Russia announced it would begin withdrawing forces from Georgia tomorrow after a war that dealt a humiliating blow to the Black Sea state and raised fears for energy supplies to Europe.
"From tomorrow, Russia will begin the withdrawal of the military contingent which was moved to reinforce Russian peacekeepers after the Georgian aggression against South Ossetia," the Kremlin said in a statement.
Georgian President Mikheil Saakashvili, whose failed invasion of the pro-Russian breakaway region triggered a Russian backlash that shocked the West, called for international monitoring of the pullout.
"I think the world should watch," he told a news conference with German Chancellor Angela Merkel in Tbilisi. Ms Merkel said that indeed the world would be watching for Russia to withdraw quickly under the terms of a six-point plan brokered by France.
Russia's Defence Ministry, highlighting continued high tension between the two countries, said Georgia was planning a "major provocative act" in Gori - a city captured by Russian forces on Tuesday as they fanned out from the disputed South Ossetian region into the Georgian heartland.
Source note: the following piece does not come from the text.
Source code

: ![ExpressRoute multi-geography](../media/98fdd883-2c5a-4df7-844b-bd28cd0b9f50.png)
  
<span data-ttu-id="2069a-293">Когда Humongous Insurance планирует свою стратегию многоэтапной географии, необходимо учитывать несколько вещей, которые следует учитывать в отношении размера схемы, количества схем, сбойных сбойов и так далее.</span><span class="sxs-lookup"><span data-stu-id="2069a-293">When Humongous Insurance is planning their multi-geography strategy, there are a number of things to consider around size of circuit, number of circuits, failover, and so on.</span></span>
It gave no details, and Georgia issued a swift denial. "Such provocation would only be staged by the Russian side, with the aim of keeping Russian military units in the conflict zone," the Georgian Interior Ministry said in a statement.
Russian troops remained in position around Gori, which commands the approaches to South Ossetia and the main east-west highway and should be central to covering a Russian withdrawal.
Major-General Vyacheslav Borisov, now a familiar figure touring the area of his command around Gori in a Georgian four-wheel-drive, could not say when he would be moving out.
"We were the first in, so we'll be the last out," Major-General Borisov said at the roadside near Gori.
There was no sign of shooting and troops appeared relaxed.
President Dmitry Medvedev, in announcing the pullout from midday tomorrow during a telephone conversation with French President Nicolas Sarkozy, also gave no firm deadline for completion of the withdrawal.
A Georgian official accused Russian forces of destroying Georgian television and radio transmitters in the Gori region and installing their own.
Each side has levelled accusations of attempted genocide against the other. Russia says some 1,600 people were killed in the initial Georgian shelling of the South Ossetian capital of Tskhinvali while Georgia charges Russian and irregular forces levelled Georgian villages around Tskhinvali.
Ms Merkel, in remarks likely to rankle the Kremlin, raised the prospect of Nato membership for Georgia, which as a former Soviet republic had housed Moscow's frontline radar and missile defences.
"Every free, independent country can together with Nato members discuss when it can join Nato. In December we will have a first evaluation of the situation and we are on a clear path in the direction of Nato membership."
She said a buffer zone agreed under the ceasefire should not be used by Russia to extend the territory of South Ossetia, which broke with Tbilisi after the 1991 collapse of the Soviet Union. "The security zone cannot be used as an excuse for Russian troops not to leave ... Georgia."
Russia has made it clear it sees no prospect in the foreseeable future of South Ossetia, which broke with Tbilisi in 1992, being reintegrated into Georgia.
Talks are under way to establish international agreement on a peacekeeping force for South Ossetia which seems likely, whatever the Georgian objections, to include a substantial Russian contingent.
The 10-day confrontation brought the deaths of around 200 Georgians, dealt a crushing blow to the Georgian military, damaged the country's economy, disrupted road and rail links and drew criticism in the West of Saakashvili's handling of the crisis.
The Russian action rattled the West, which draws oil and gas through pipelines across Georgian territory from the Caspian region; a route favoured because it bypasses Russia. Some saw dark portents in Russia launching its first invasion of a former
Soviet state since the 1991 collapse of the Soviet Union.